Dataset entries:
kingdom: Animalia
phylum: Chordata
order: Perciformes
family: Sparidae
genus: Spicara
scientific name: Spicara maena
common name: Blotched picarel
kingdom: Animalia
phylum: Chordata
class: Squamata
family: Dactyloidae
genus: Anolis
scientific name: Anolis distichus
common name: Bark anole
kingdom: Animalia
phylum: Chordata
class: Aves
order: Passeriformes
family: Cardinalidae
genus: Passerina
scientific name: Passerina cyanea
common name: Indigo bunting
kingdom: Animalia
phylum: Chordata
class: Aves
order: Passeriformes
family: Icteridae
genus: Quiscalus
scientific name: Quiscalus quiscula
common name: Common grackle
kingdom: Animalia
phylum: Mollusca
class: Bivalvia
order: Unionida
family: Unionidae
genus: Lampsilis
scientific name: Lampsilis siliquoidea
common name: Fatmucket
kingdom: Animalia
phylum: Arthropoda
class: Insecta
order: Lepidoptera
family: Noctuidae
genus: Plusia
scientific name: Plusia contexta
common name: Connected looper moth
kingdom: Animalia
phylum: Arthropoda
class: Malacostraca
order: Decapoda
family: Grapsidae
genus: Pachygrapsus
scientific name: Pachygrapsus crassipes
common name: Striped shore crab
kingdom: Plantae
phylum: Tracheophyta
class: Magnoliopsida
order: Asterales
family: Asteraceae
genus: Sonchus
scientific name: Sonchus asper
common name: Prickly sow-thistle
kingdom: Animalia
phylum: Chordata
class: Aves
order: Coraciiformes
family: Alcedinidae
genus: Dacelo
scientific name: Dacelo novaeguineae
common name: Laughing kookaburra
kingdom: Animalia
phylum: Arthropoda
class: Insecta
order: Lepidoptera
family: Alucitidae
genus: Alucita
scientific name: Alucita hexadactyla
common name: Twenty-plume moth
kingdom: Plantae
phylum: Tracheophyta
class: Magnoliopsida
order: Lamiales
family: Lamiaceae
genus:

# [Written request]
Count the lines of the items above that contain the string "genus", treating uppercase and lowercase as different. Reply with the number alone.

# [Exercise output]
11